Exercise set:
1. Output the passage of the Reynaldo Espinosa article starting at "Cuban athlete (born" and ending at "of 10.29 seconds.", copied word for word.
2. Decide whether each statement below agrees with the Reynaldo Espinosa article. Answer yes or no for each, and quote the words of the article that settle it.
(a) Espinosa reached the final of the 100 metres at the 2022 World Athletics U20 Championships in Cali.
(b) Espinosa won gold in the men's 4x100 metres at the 2023 Pan American Games.
(c) In 2024, Espinosa became Cuban national champion over 200 metres.
3. Extend the article on Cuban sprinter Reynaldo Espinosa, picking up after its last sentence.

Provided text:
"""

Reynaldo Espinosa

Personal information
- Born: Reynaldo R. Espinosa 1 February 2003 (age 23)

Sport
- Sport: Athletics
- Events: 100 metres; 200 metres; 4×100 m relay;

Achievements and titles
- Personal bests: 100m: 9.96 (Salamanca, 2024)

Medal record
Men's athletics
Representing Cuba
Pan American Games
| Silver medal – second place | 2023 Santiago | 4×100 m relay |

= Reynaldo Espinosa =

Cuban athlete (born 2003)

Reynaldo R. Espinosa (born 1 February 2003) is a Cuban
sprinter. In 2024, he became Cuban national champion over 100 metres.

==Career==
He reached the final of the 100 metres at the 2022 World Athletics U20 Championships in Cali, Colombia, running a time of 10.29 seconds.

He competed at the 2023 Pan American Games and was a silver medallist in the men's 4x100 metres. He set a personal best of 10.26 during the Alba Games in Caracas, Venezuela in 2023.

"""

Dataset records:

"""

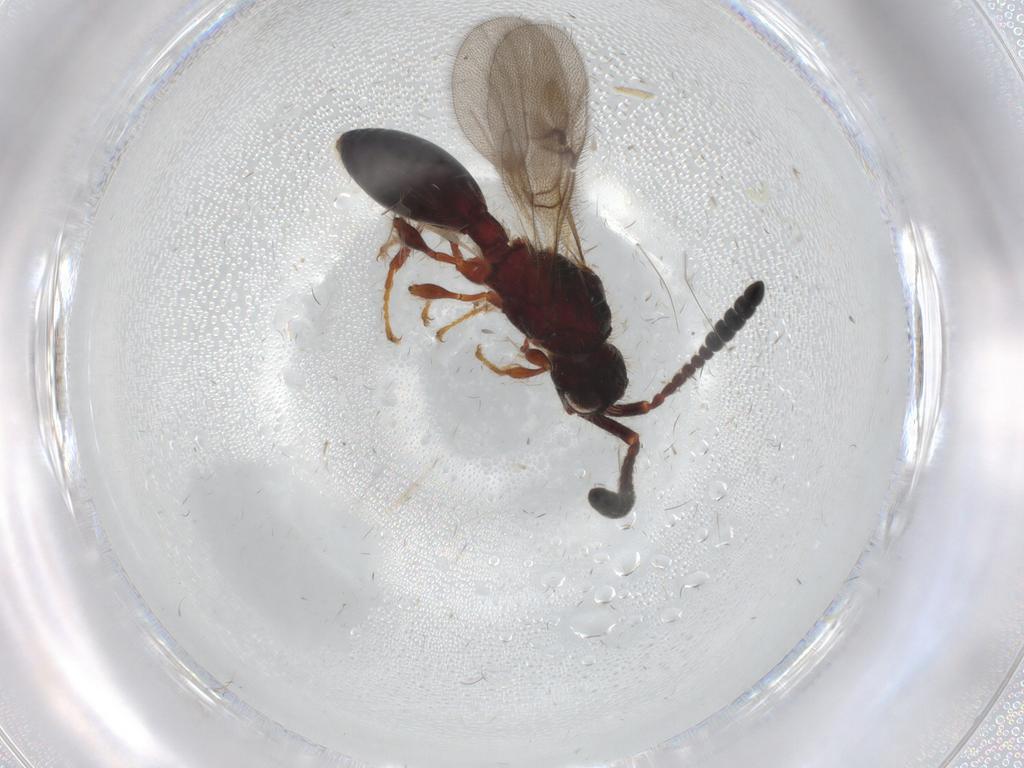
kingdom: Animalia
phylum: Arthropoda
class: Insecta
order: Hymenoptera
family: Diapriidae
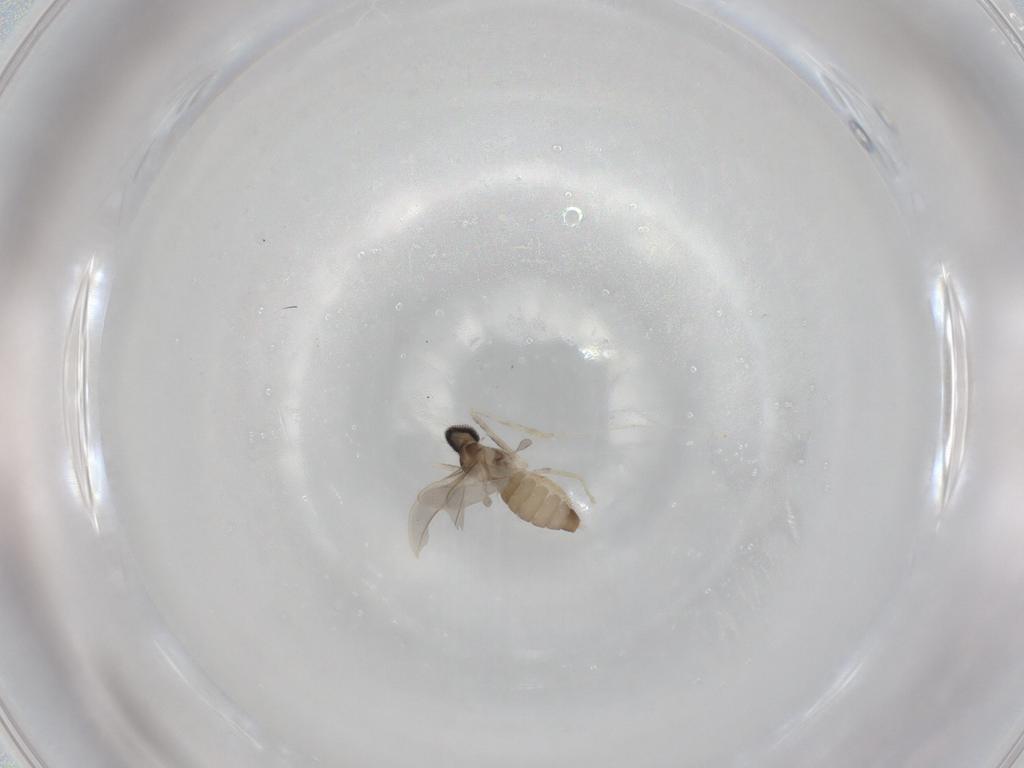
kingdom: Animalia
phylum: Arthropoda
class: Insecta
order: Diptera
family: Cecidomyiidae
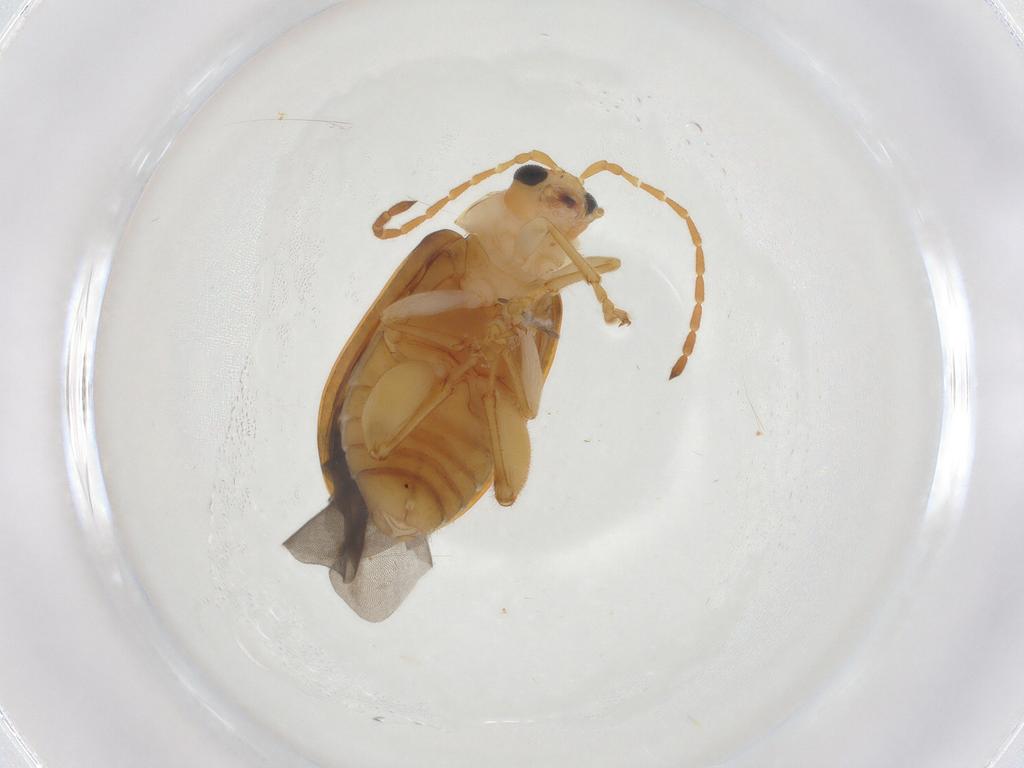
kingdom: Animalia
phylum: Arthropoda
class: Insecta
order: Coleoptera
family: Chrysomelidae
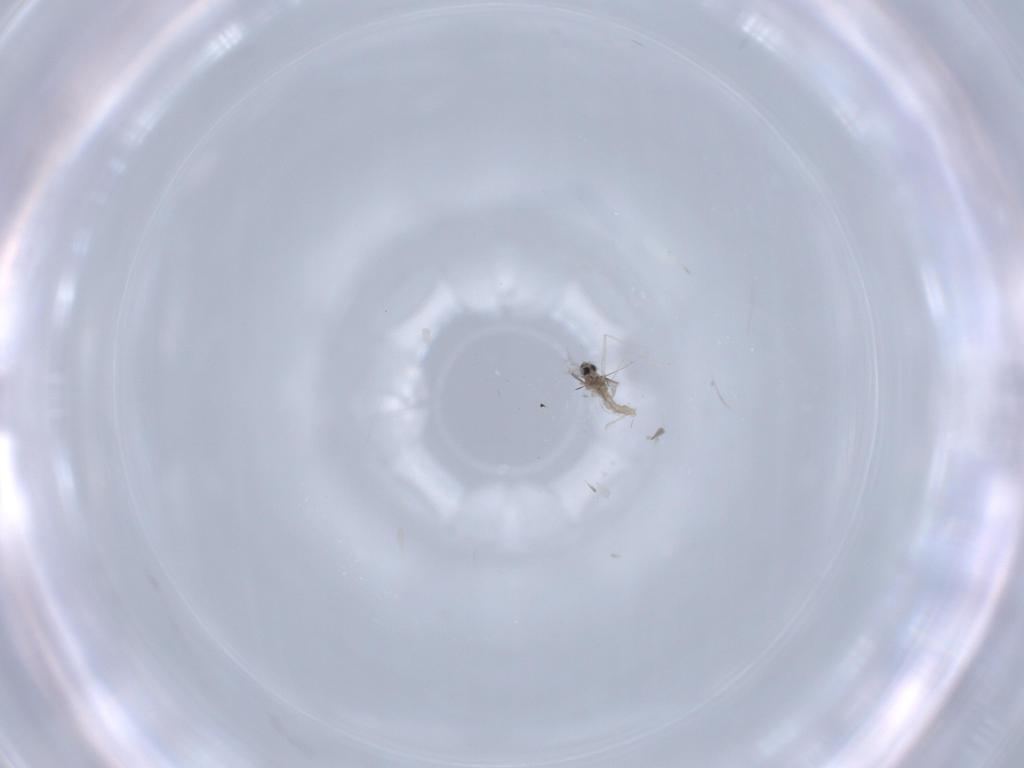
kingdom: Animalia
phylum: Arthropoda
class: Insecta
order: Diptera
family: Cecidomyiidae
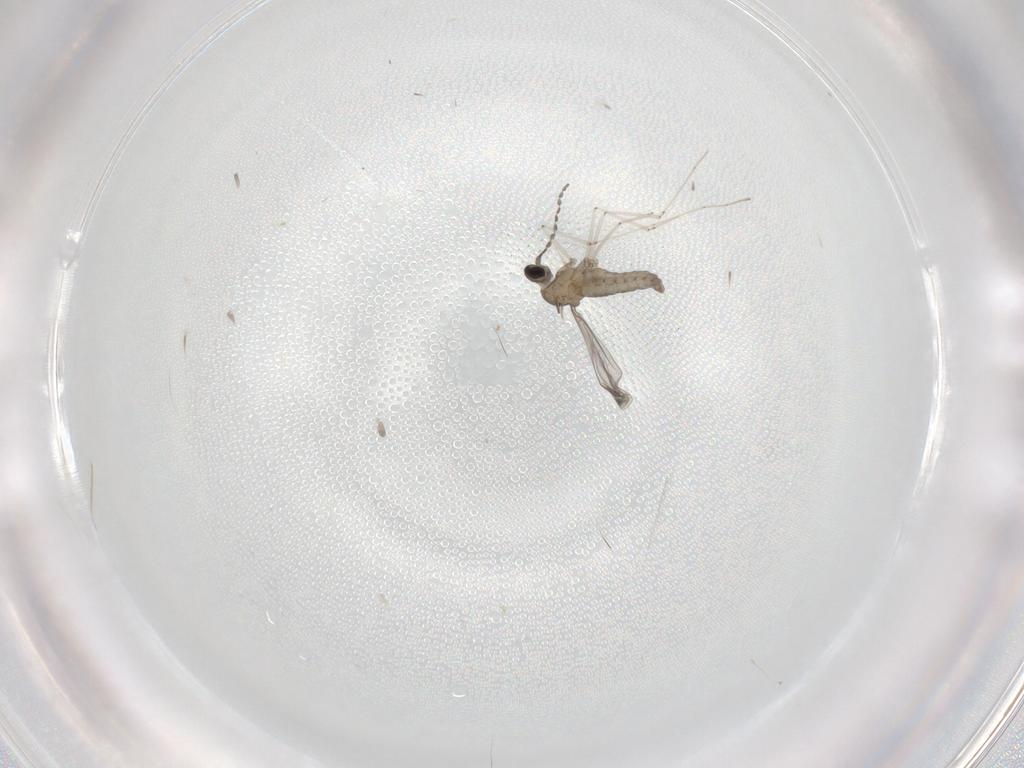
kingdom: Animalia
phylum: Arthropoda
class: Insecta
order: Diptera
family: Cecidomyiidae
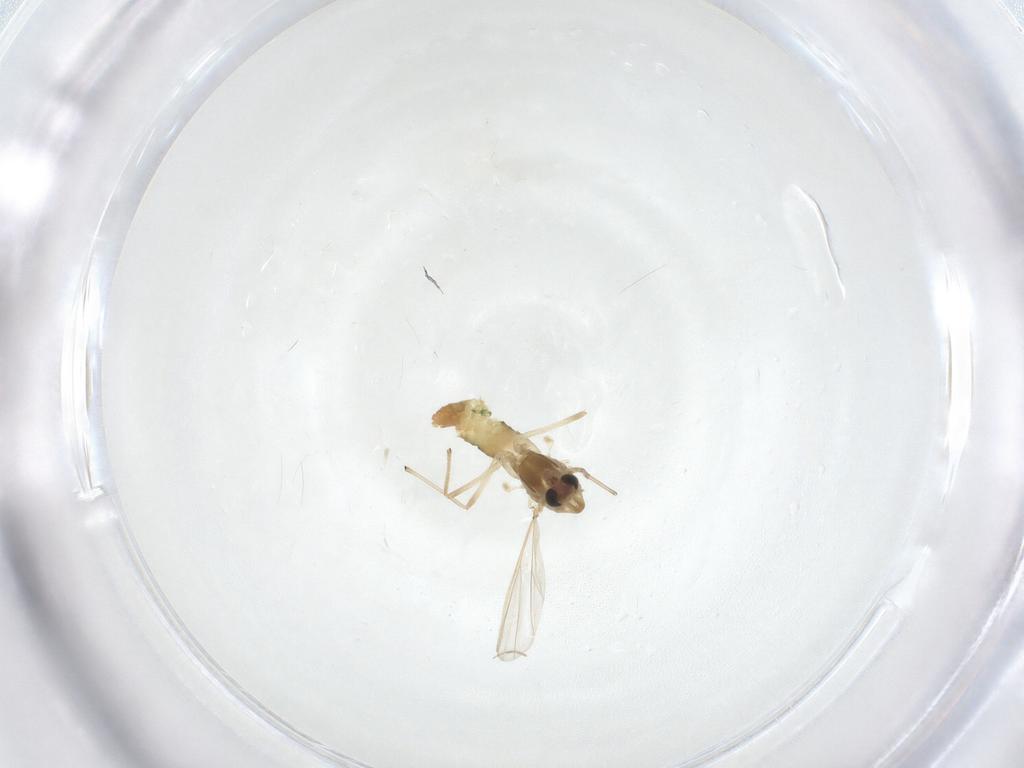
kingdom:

"""

Answers by task:
1.
Cuban athlete (born 2003)

Reynaldo R. Espinosa (born 1 February 2003) is a Cuban
sprinter. In 2024, he became Cuban national champion over 100 metres.

==Career==
He reached the final of the 100 metres at the 2022 World Athletics U20 Championships in Cali, Colombia, running a time of 10.29 seconds.

2.
(a) Yes: "He reached the final of the 100 metres at the 2022 World Athletics U20 Championships in Cali, Colombia"
(b) No: "was a silver medallist in the men's 4x100 metres"
(c) No: "In 2024, he became Cuban national champion over 100 metres."

3.
He lowered this to 10.19 seconds in Havana on 11 April 2024. He won the Cuban national title over 100 metres in 2024 in a time of 10.18 seconds. He ran as part of the Cuban 4 × 100 m relay team at the 2024 World Relays Championships in Nassau, Bahamas in May 2024.

On 1 June 2024, he lowered his personal best to 9.96 seconds to break the 10-second barrier for the 100 metres for the first time, at the Memorial Carlos Gil Perez in Salamanca. This time met the 2024 Paris Olympics qualifying standard and went under the previous Cuban national record of 9.98 seconds which was broken in the same race by compatriot Shainer Reginfo who ran 9.90 seconds.

He competed in the 100 metres at the 2024 Paris Olympics, where he reached the semi-finals.